> [Given records]:
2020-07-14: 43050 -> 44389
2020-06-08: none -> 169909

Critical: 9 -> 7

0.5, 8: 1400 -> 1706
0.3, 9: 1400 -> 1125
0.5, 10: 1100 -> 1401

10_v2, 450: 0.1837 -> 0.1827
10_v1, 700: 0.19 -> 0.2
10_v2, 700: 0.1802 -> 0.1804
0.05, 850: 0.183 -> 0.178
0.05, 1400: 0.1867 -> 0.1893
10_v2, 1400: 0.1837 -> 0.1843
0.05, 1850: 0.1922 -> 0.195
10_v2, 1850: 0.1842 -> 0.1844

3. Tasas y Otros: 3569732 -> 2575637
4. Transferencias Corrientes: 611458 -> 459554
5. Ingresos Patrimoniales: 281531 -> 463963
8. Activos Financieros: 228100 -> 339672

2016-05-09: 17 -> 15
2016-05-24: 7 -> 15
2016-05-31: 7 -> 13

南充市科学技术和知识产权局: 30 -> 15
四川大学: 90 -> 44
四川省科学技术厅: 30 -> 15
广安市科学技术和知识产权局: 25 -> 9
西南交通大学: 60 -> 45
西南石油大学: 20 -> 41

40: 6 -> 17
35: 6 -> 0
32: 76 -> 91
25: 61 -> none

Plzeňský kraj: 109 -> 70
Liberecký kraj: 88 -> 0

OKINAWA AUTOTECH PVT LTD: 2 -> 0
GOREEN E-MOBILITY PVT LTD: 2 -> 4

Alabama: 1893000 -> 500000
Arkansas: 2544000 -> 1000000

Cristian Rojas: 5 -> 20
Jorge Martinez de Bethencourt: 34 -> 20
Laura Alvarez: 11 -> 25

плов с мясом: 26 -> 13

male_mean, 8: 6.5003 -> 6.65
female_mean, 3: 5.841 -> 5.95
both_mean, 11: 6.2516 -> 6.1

> [What the task asks]: Starting with the first line of the listing, output each line exactly until you have included the one containing "3. Tasas y Otros: 3569732 -> 2575637".

> [Exercise response]:
2020-07-14: 43050 -> 44389
2020-06-08: none -> 169909

Critical: 9 -> 7

0.5, 8: 1400 -> 1706
0.3, 9: 1400 -> 1125
0.5, 10: 1100 -> 1401

10_v2, 450: 0.1837 -> 0.1827
10_v1, 700: 0.19 -> 0.2
10_v2, 700: 0.1802 -> 0.1804
0.05, 850: 0.183 -> 0.178
0.05, 1400: 0.1867 -> 0.1893
10_v2, 1400: 0.1837 -> 0.1843
0.05, 1850: 0.1922 -> 0.195
10_v2, 1850: 0.1842 -> 0.1844

3. Tasas y Otros: 3569732 -> 2575637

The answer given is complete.